L'allenatore è sempre il primo a venire gratificato quando c'è da alzare trofei e ricevere onorificenze. Ma, come giusto che sia, è anche il primo a pagare le spese dei momenti negativi. Questo ragionamento mostra in modo chiaro la cinicità di uno sport come il calcio, capace di rompere sogni e illusioni in un batter di ciglia. Lo dimostra ogni giorno il caro Zamparini, con i suoi celebri cambi in panchina, ma anche all'Inter nell'ultimo periodo hanno fatto sul serio. Prima Mancini, accolto come un cavallo di battaglia dopo il funesto addio di Mazzari, e rivelatosi invece un cavallo di Troia, poi De Boer, che ha perso le redini dello spogliatoio, ed infine Stefano Pioli.

Il tecnico parmigiano ha resistito con merito al "tritacarne" nerazzurro, portando la sua esperienza e la sua saggezza a quel gruppo di giovanotti di belle speranze. Ebbene, ad un mese e mezzo dal suo arrivo, Pioli ha riacceso la fiammella, ridando vigore ad un ambiente appassito dai recenti risultati. Bisognava lavorare e Pioli lo sapeva, ma sapeva anche che sarebbe bastata una semplice scintilla per far emergere il talento indiscusso della sua rosa. Tanti piccoli accorgimenti, non solo tattici, che hanno permesso all'Inter di cambiare marcia e volto, diventando molto più cinica e concreta. Un esempio su tutti: Marcelo Brozovic. Il croato non si specchia più nel suo talento effimero, ma ha imparato a mettersi al servizio della squadra, coprendo e attaccando come uno stantuffo.

A livello tattico la difesa a 3 pareva dare più certezze ad una squadra profondamente insicura. Notevoli miglioramenti ci sono stati, ma in quella zona di campo servirà tempo e grande abnegazione da parte di tutti gli interpreti. Quella di Pioli è un'Inter più camaleontica, capace di adattarsi all'avversario, ma che non snatura i propri tratti fondamentali: pressione alta e verticalizzazione immediata. Con Mancini l'Inter aveva acquisito concretezza, ma la solidità difensiva si è rivelata passeggera e con De Boer le amnesie hanno raggiunto livelli esponenziali. La cura Pioli pare funzionare, eccezion fatta per la partita di Napoli dove la squadra non è proprio scesa in campo. Il match con la Lazio era il banco di prova forse più difficile per la banda nerazzurra, ma è stato affrontato alla grande soprattutto nel secondo tempo.

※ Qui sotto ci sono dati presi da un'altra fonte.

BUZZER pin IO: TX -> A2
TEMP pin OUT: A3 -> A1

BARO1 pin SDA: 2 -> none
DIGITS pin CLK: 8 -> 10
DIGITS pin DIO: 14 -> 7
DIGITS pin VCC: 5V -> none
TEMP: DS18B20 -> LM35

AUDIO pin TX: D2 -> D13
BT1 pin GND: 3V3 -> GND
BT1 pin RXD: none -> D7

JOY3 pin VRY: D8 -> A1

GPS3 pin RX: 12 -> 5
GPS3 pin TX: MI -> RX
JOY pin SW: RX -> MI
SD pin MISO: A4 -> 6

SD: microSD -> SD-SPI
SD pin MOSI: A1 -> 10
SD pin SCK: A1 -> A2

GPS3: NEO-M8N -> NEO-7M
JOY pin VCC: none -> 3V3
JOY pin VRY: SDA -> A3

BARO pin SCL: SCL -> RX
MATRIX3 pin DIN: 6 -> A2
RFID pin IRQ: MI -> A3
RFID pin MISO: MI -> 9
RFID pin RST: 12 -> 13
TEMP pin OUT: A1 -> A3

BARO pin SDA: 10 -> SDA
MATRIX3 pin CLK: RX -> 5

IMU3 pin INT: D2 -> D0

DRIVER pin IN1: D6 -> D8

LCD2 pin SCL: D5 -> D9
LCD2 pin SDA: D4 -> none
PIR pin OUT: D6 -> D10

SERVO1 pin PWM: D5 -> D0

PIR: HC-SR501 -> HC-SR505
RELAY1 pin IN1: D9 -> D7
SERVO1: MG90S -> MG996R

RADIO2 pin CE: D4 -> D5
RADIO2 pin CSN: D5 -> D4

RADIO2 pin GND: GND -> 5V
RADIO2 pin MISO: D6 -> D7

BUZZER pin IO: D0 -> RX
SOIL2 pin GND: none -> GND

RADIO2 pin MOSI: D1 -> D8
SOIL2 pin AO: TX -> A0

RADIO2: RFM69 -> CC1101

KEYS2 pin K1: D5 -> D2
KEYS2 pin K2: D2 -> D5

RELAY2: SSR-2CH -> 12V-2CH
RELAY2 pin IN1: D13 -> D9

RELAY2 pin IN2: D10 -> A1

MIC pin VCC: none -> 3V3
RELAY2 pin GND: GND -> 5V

Il risveglio di Brozovic, la conferma di Icardi, la rivitalizzazione di Banega, queste e molte altre le note positive della nuova Inter 3.0.

Dopo i fallimenti con De Boer e Mancini, la proprietà ha ammesso i propri errori, scegliendo un tecnico italiano per terminare degnamente la stagione. In realtà, questa nuova creatura (svezzata al meglio dal tecnico ex Lazio) sta iniziando a raccogliere conferme e chissà che a fine campionato il traguardo non possa rivelarsi interessante. Dalla disposizione tattica ai metodi di allenamento, i cambiamenti di Pioli a 360 gradi sono testimoniati da Danilo D'Ambrosio, altro giocatore tirato a lucido dalla nuova gestione, che in un paio di interviste ha sottolineato il cambiamento nell'organizzazione della settimana lavorativa da un tecnico all'altro. Più intensità, cura dei dettagli e dialogo con i giocatori. Sono questi i dettami dell'allenatore nerazzurro e i frutti del suo lavoro iniziano ad intravedersi: Icardi capocannoniere, difesa sempre meno battuta e media punti praticamente doppia (con meno partite) rispetto alla gestione precedente.

Magari tutte queste rondini non faranno primavera, ma la sensazione è che l'Inter abbia fatto una scelta azzeccata puntando su un personaggio del suo calibro. Pioli ha restituito la "fame" ai suoi giocatori che finalmente hanno preso coscienza delle loro potenzialità. Uno su tutti: il francese Geoffrey Kondogbia. Il numero 7 era praticamente finito nel dimenticatoio e appariva irrecuperabile. Stefano Pioli l'ha ributtato nella mischia e lui ha risposto con una prestazione di livello assoluto. Magari neanche questa rondine farà primavera, ma il letargo nerazzurro pare davvero essere giunto al termine.